For an eligible unfair dismissal Applicant to be successful, the Fair Work Commission must be ‘satisfied’ that the dismissal was harsh, unjust or unreasonable. In deciding whether the dismissal was harsh, unjust or unreasonable, the Fair Work Commission will give consideration to whether the Applicant’s dismissal was effected in a manner that was both substantively and procedurally fair. With respect to the latter factor, consideration will be given to whether the Applicant was given a reasonable opportunity to respond to any reasons for their dismissal.
What may count as a reasonable opportunity to respond is highly dependent on the specific facts of each case. However, it is clear that as a general rule the more serious the allegations are the more time the employee should have to prepare.
In conjunction with considerations of whether an employee was given a reasonable opportunity to respond, the Fair Work Commission will also consider whether the employee was unreasonably refused a support person during dismissal discussions.
In Laker v Bendigo and Adelaide Bank Limited  an employee, who was being dismissed for poor performance, requested that a disciplinary meeting be rescheduled to allow for the attendance of a union representative. This request was refused. It was later found that such a request was not unreasonable in the circumstances.
By contrast in Jalea v Sunstate Airlines (Queensland) Pty Ltd T/A Qantas Link , the denying of the requests of an employee’s representative to have two disciplinary meetings rescheduled was not found to have been unreasonable.

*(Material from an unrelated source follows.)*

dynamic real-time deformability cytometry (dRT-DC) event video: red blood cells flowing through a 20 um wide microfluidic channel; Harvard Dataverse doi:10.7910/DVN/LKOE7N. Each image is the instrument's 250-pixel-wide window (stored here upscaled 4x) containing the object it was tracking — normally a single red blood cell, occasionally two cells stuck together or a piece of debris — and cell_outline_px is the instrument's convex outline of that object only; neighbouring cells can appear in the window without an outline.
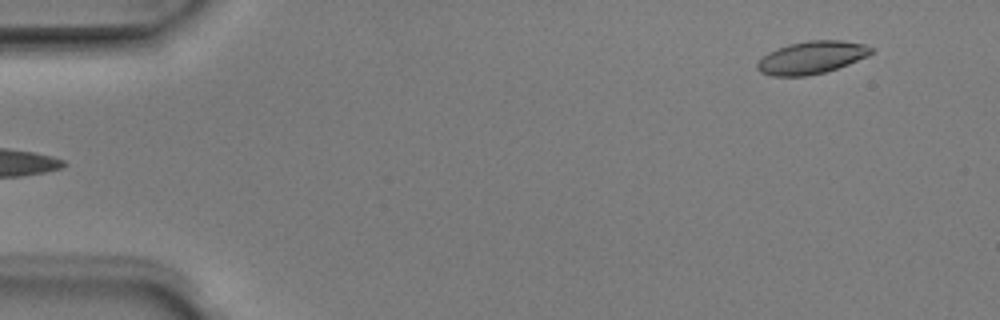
{"species": "Egyptian fruit bat (a non-hibernating species)", "species_latin": "Rousettus aegyptiacus", "temperature_condition": "room temperature", "stored_images_in_passage": 6, "segment_of_instrument_passage": [2, 2], "camera_frame_rate_fps": 3000, "um_per_image_px": 0.085, "animal": {"sex": "male"}, "frame": {"image": 1, "passage_image": 6, "time_ms": 1.667, "image_size_px": [1000, 320], "cell_outline_px": [[872, 52], [868, 56], [848, 64], [824, 72], [804, 76], [772, 76], [760, 72], [756, 68], [756, 64], [768, 52], [776, 48], [788, 44], [808, 40], [840, 40], [864, 44], [872, 48]], "centroid_in_image_um": [68.96, 4.88], "position_along_channel_um": 16.0, "area_um2": 21.56}}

In this case the employee had been given adequate notice of the disciplinary meetings and their requests to have them rescheduled were at too short notice.
In addition to the above, some employees may also be subject to awards or enterprise agreements that require their employers to follow certain procedures in carrying out workplace investigations. Meanwhile other employees, such as those who hold certain public offices, may also be able to demand compliance with principles of ‘natural justice’ including the right to a fair hearing.
The question of whether a particular deadline is or isn’t reasonable is, as the foregoing should illustrate, a very grey area of law. If you are currently facing a workplace investigation and being pressured to provide a response to allegations made against you, please consult a lawyer who will be able advise you on the specific facts of your case.